Montana Sen. Jon Tester, the only active farmer in the senate, identified the problem when he said, “I just came off the worst year ever on my farm. We need to do something on climate change. I think we spent $144 billion this year on disasters, and I don’t think that included crop insurance. So we need to do something on climate too.”
Agricultural producers are on the front lines of climate change and are experiencing the impacts now. Mega droughts, fire, floods, and other extreme weather events cost $145 billion in 2021. And that’s before crop insurance payments are accounted for.
More troubling, the total costs for the last five years – $764.9 billion – is more than a third of the combined costs for the last 42 years, according to data collected by the National Oceanic and Atmospheric Administration.
One of the tools we can utilize to prevent climate change from becoming significantly worse is to standardize the way large publicly traded companies measure and report their carbon emissions. Those companies can’t manage their climate related financial risks if they don’t estimate and report those emissions.

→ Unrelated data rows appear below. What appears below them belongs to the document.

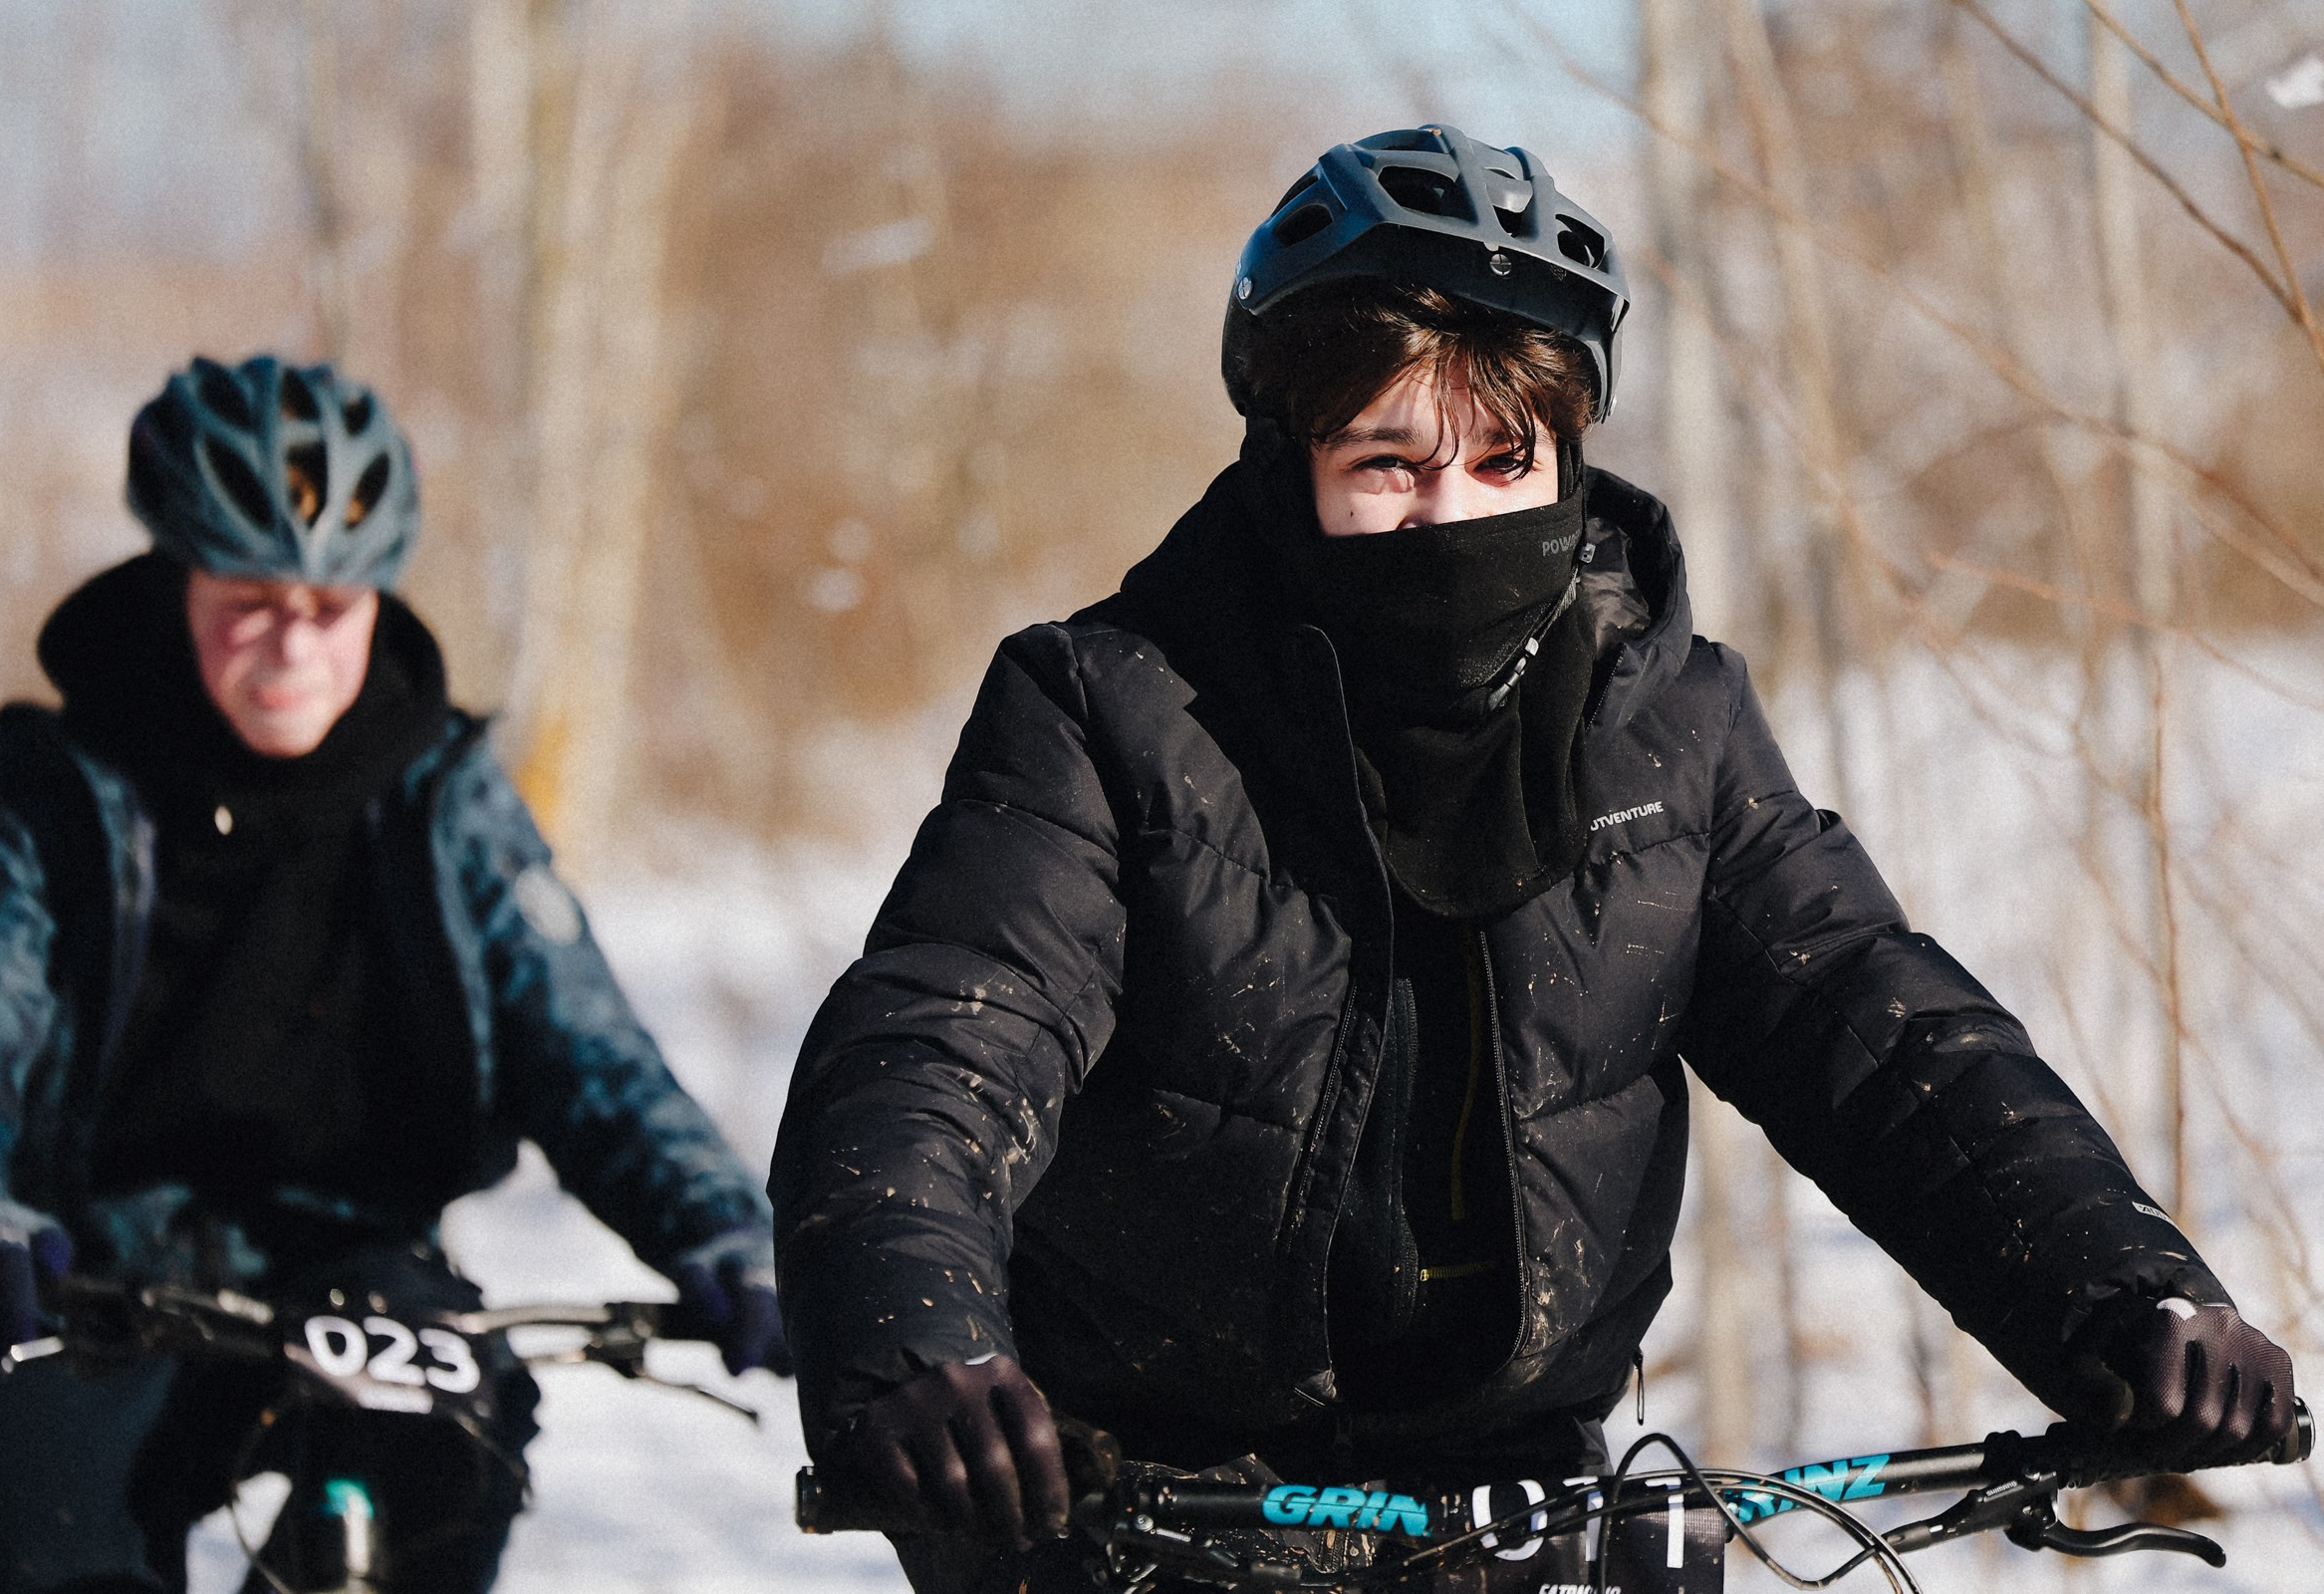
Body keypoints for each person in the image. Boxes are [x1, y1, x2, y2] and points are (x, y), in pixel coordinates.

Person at [768, 127, 2297, 1590]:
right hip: (1151, 1508)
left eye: (1506, 461)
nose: (1452, 516)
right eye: (1387, 464)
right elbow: (942, 1043)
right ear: (1285, 463)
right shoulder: (1112, 708)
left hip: (1531, 1501)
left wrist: (2124, 1293)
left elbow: (1884, 1044)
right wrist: (919, 1340)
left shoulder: (1671, 725)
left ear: (1570, 457)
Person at [0, 355, 785, 1594]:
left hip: (356, 1262)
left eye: (335, 607)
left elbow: (587, 1048)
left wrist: (722, 1226)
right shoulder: (61, 801)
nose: (294, 645)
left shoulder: (444, 799)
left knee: (454, 1447)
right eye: (251, 600)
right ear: (179, 576)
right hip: (85, 1272)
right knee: (51, 1546)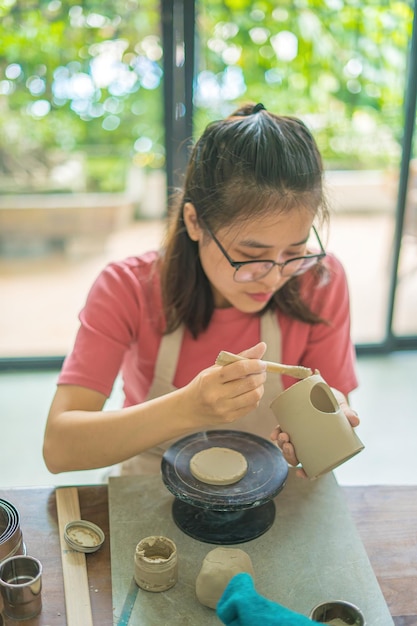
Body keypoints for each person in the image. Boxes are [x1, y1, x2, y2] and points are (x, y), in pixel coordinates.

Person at [43, 102, 359, 479]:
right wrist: (187, 408)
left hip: (269, 485)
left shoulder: (319, 279)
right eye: (249, 255)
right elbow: (59, 449)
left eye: (294, 251)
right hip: (154, 484)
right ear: (195, 222)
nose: (274, 278)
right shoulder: (127, 287)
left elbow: (333, 399)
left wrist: (325, 422)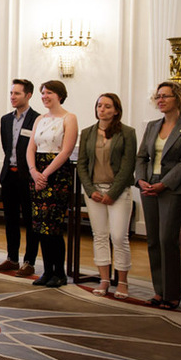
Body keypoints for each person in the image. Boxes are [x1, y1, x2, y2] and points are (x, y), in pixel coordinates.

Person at [135, 81, 181, 310]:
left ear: (177, 98)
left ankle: (172, 295)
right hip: (148, 186)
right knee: (153, 241)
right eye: (158, 96)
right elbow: (142, 157)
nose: (160, 100)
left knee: (167, 240)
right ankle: (159, 292)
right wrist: (140, 180)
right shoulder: (152, 126)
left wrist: (164, 184)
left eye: (165, 96)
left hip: (172, 189)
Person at [77, 93, 137, 299]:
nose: (102, 109)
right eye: (99, 106)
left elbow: (129, 166)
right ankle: (103, 280)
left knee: (119, 237)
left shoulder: (128, 133)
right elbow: (82, 165)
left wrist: (112, 193)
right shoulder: (87, 133)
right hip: (94, 191)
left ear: (116, 111)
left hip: (118, 192)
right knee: (100, 236)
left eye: (107, 106)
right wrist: (90, 189)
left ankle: (122, 282)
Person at [26, 80, 78, 288]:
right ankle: (47, 271)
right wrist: (34, 172)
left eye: (49, 93)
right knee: (39, 226)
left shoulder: (69, 118)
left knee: (52, 226)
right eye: (43, 93)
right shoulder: (39, 119)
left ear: (60, 95)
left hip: (57, 174)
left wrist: (45, 175)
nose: (45, 96)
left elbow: (66, 151)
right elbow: (31, 147)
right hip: (37, 172)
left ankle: (59, 273)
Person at [0, 79, 40, 276]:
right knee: (10, 219)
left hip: (27, 177)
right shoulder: (5, 119)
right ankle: (12, 258)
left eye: (17, 93)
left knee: (30, 220)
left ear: (28, 95)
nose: (12, 97)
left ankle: (29, 261)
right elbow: (7, 147)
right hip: (8, 175)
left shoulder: (38, 119)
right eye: (11, 93)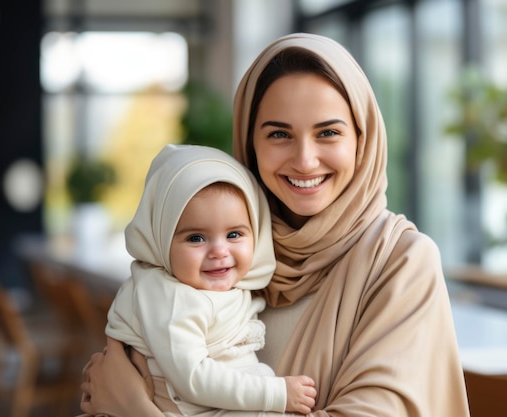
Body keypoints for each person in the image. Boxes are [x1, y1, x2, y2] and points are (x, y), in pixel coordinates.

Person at [80, 33, 471, 417]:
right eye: (279, 134)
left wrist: (135, 408)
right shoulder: (221, 255)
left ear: (362, 138)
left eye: (328, 132)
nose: (304, 160)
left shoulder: (400, 262)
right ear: (249, 143)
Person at [101, 144, 316, 416]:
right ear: (161, 241)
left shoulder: (232, 287)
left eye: (234, 234)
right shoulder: (169, 296)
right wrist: (276, 394)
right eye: (196, 238)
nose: (219, 251)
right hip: (184, 405)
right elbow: (192, 377)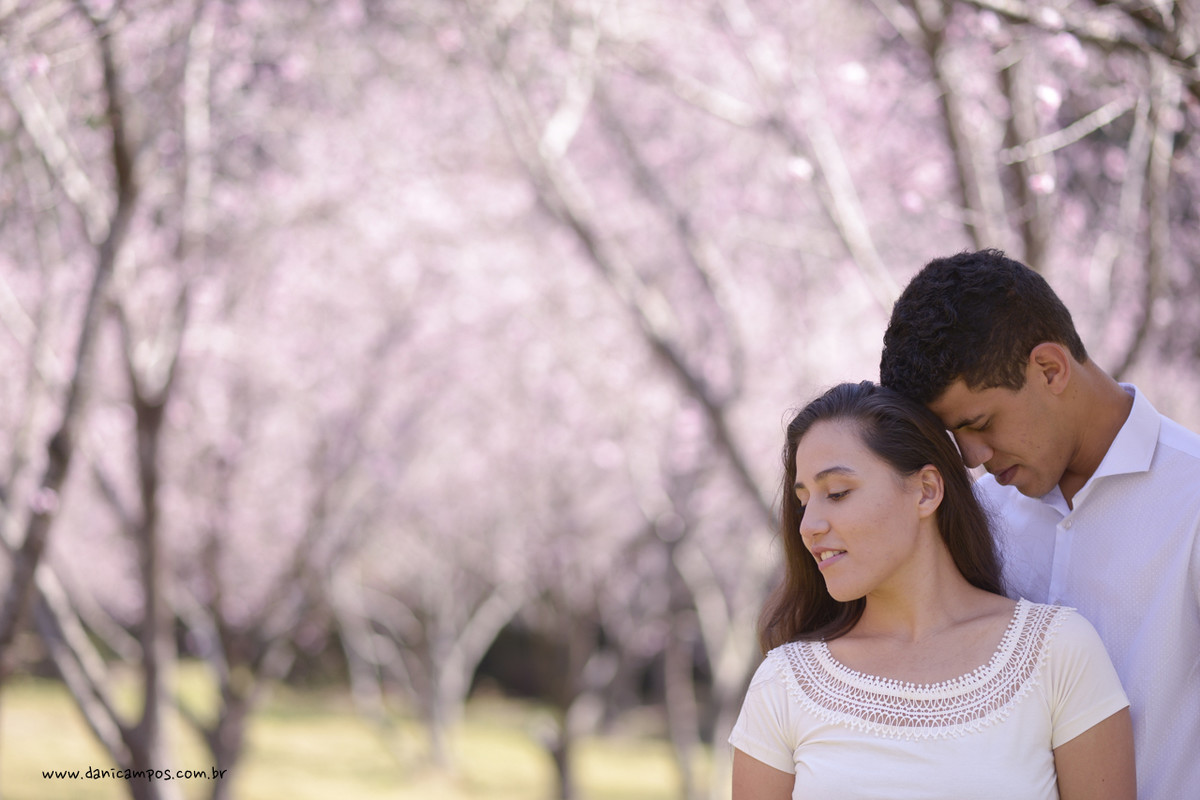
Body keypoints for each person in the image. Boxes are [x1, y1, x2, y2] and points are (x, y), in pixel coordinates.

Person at [879, 248, 1200, 800]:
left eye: (980, 423)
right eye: (956, 438)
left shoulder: (1191, 497)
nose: (973, 458)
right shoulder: (975, 517)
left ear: (1050, 368)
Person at [730, 381, 1134, 800]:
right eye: (803, 502)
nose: (808, 526)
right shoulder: (783, 683)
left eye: (837, 493)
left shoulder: (1057, 651)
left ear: (926, 491)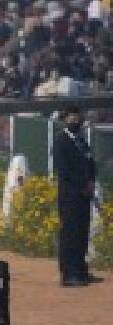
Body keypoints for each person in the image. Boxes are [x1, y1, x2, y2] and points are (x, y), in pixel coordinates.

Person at [54, 106, 103, 286]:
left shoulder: (82, 141)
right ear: (65, 118)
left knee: (82, 232)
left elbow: (90, 163)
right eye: (71, 117)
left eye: (77, 116)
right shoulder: (61, 141)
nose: (76, 120)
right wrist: (81, 185)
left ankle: (81, 269)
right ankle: (68, 273)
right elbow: (64, 170)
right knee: (70, 233)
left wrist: (90, 182)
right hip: (70, 195)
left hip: (84, 195)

The Securities and Exchange Commission (SEC) is proposing a climate-related financial risk disclosure rule that will set a level playing field for all large publicly traded companies. It’s designed to help American businesses, including agricultural businesses, adapt their operations and supply chains to a changing climate. Several agribusiness and food companies have already pledged to reduce their emissions, including Archer Daniels Midland, Tyson Foods, General Mills and Molson Coors.